Some of my favorite chapters are the where he talks about his friend Moondawg (of the song "Moondawg's Tavern"), his encounter with Slash of Gun-n-Roses in a hotel bar, the chapter about his friend Skip (who inspired "Play a Train Song"), and the chapter about Kris Kristofferson.
Snider's a raconteur. And the book has all kinds of playful moments where he calls attention to the fact that he's writing a book and that sometimes the stories he says onstage are not exactly what happened.
To give you a taste of his wit and wisdom, here are some selected passages from the book:
- There's always a loophole. All you have to do is stare at the loop long enough and you'll find the hole.

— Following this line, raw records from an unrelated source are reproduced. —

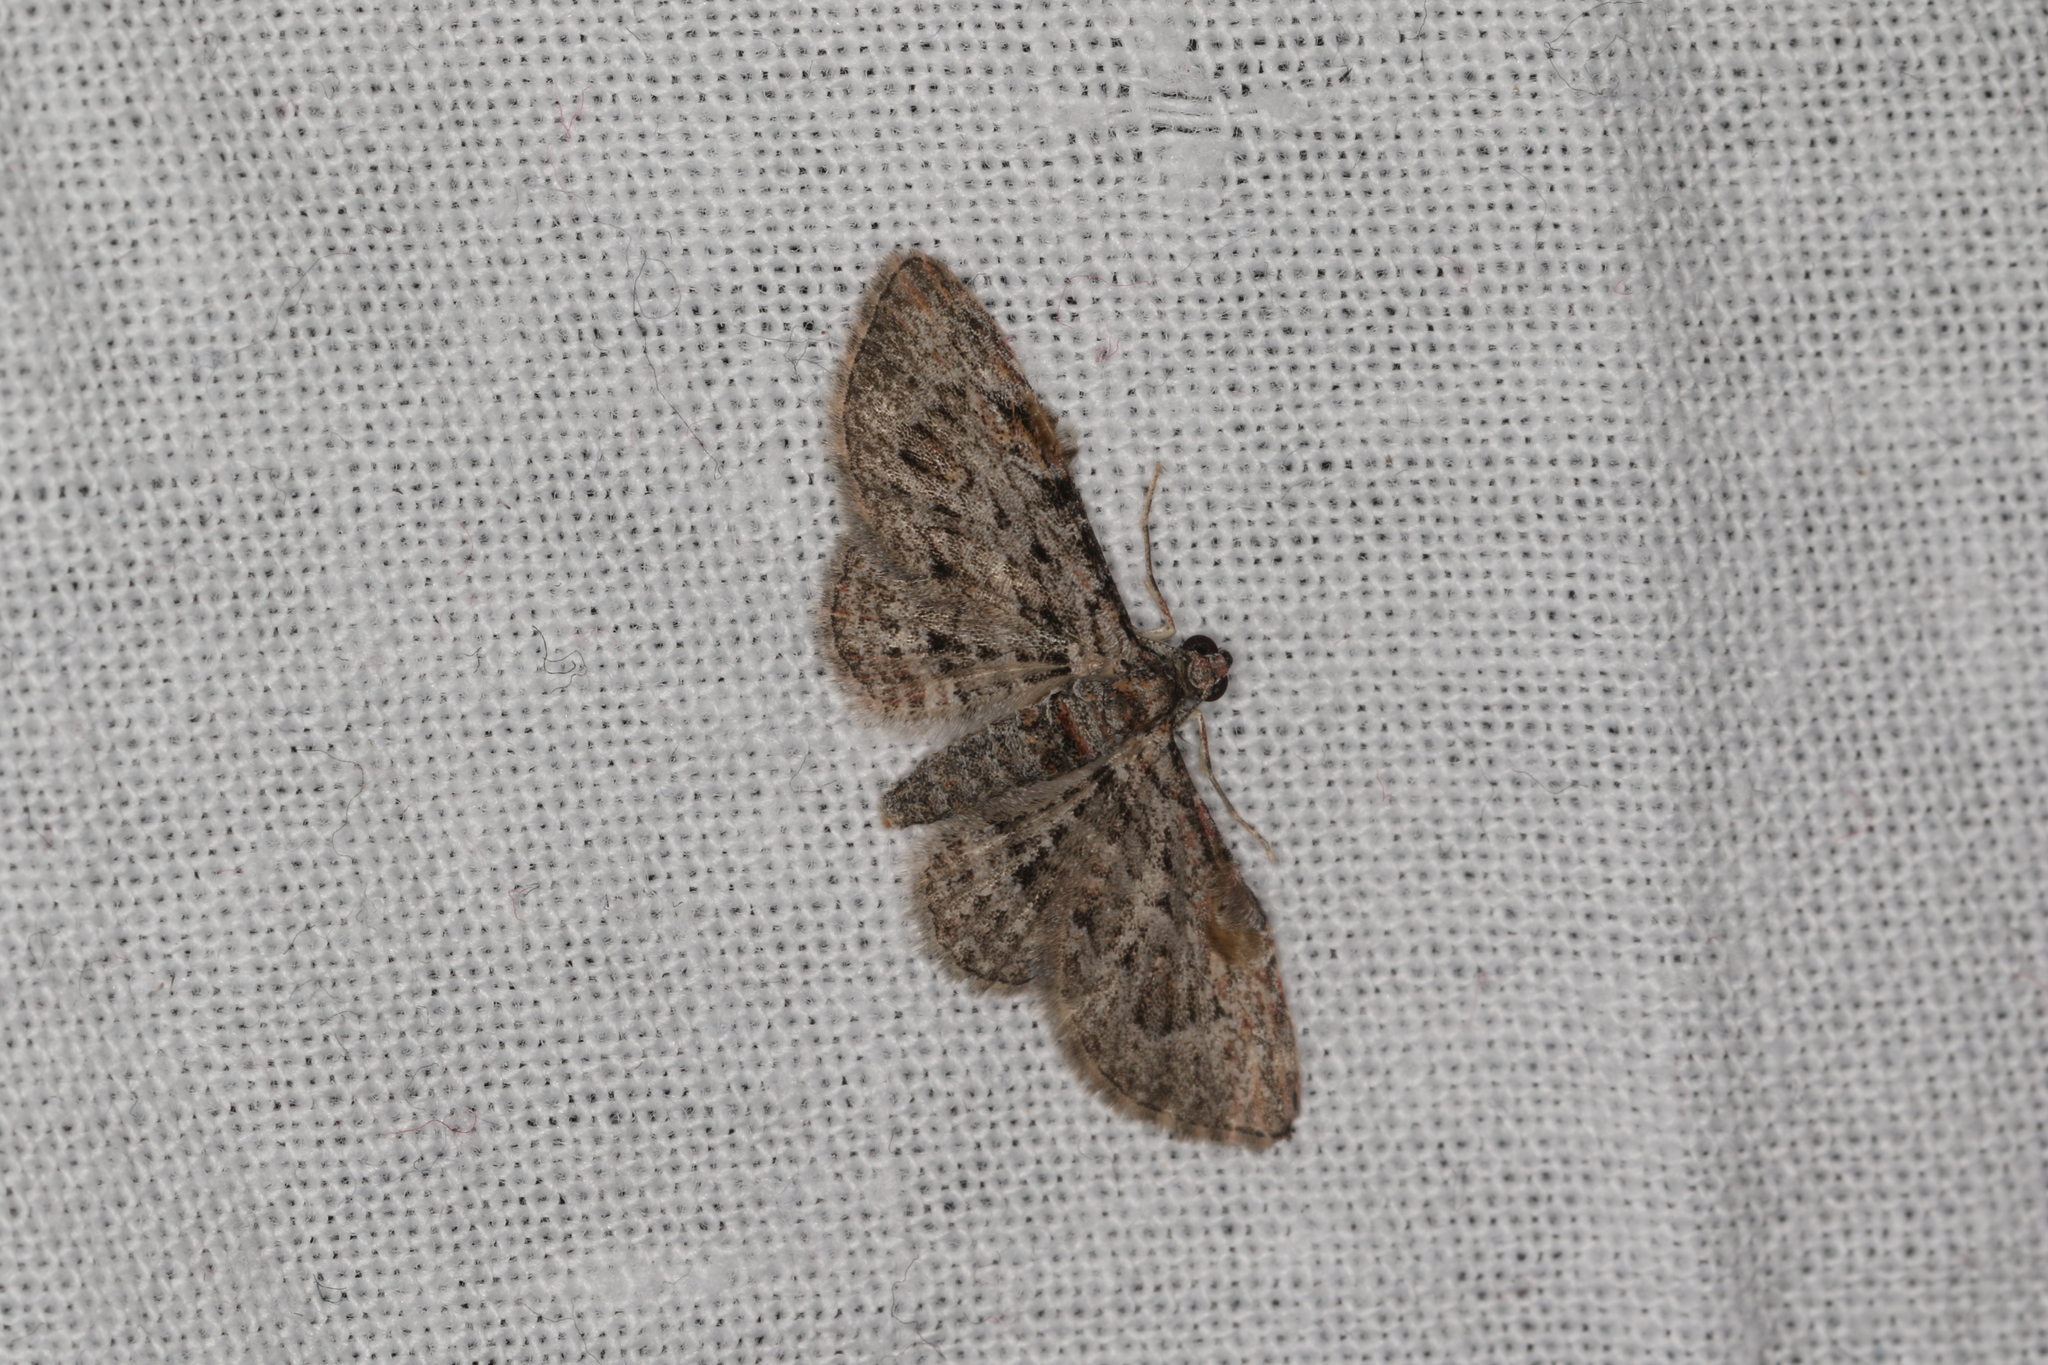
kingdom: Animalia
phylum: Arthropoda
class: Insecta
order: Lepidoptera
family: Geometridae
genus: Chloroclystis
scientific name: Chloroclystis insigillata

- There they were, the football team. And I don't mean to disparage any of the other kids. I'm just saying that it could be argued that they looked like a bunch of dirty sheep standing around in a field, waiting to push a grown, screaming man on a padded sled.
- He [Skip] said, "Never go straight, always go forward." He said, "Don't apologize, I don't care enough." And when he answered the phone, he said, "I'll play your silly little game."

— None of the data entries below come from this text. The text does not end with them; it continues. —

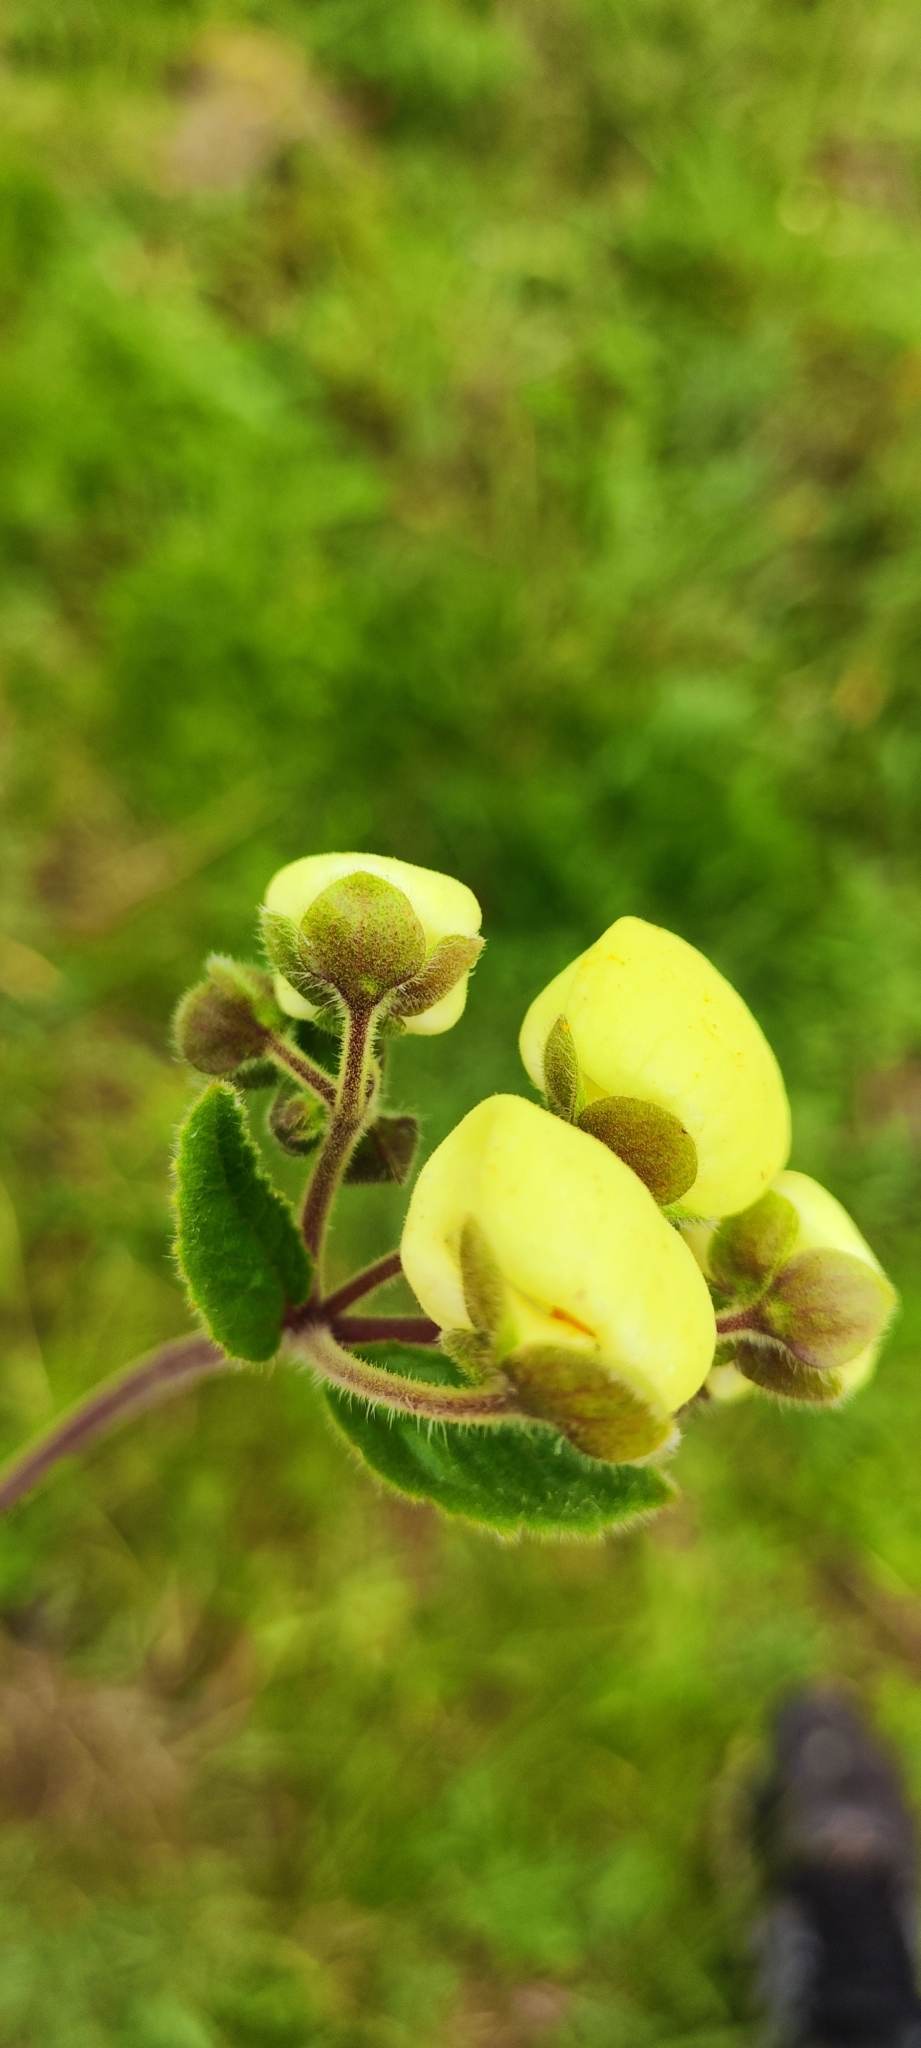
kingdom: Plantae
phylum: Tracheophyta
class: Magnoliopsida
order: Lamiales
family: Calceolariaceae
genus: Calceolaria
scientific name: Calceolaria hispida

- …when it comes to slogans and fashions and bands, I like to be what I call "post-hip, pre-retro." That sweet spot, right when something isn't cool anymore and before it becomes cool in an ironic way. The cutting edge of uncool.
- Contentment, not rejection, is the enemy.
- …if someone asks you what a song is about and you don't have an answer, you might be in possession of a song that's not really about anything.
- You may occasionally have gotten the ideas from these pages that I am a little hard on sports. But baseball's not a sport. It's an art. I will not argue this point. If you try to argue with me, I will reply with a fart.
- Build a man a fire, and he'll be warm for a night. Set a man on fire, he'll be warm of the rest of his life.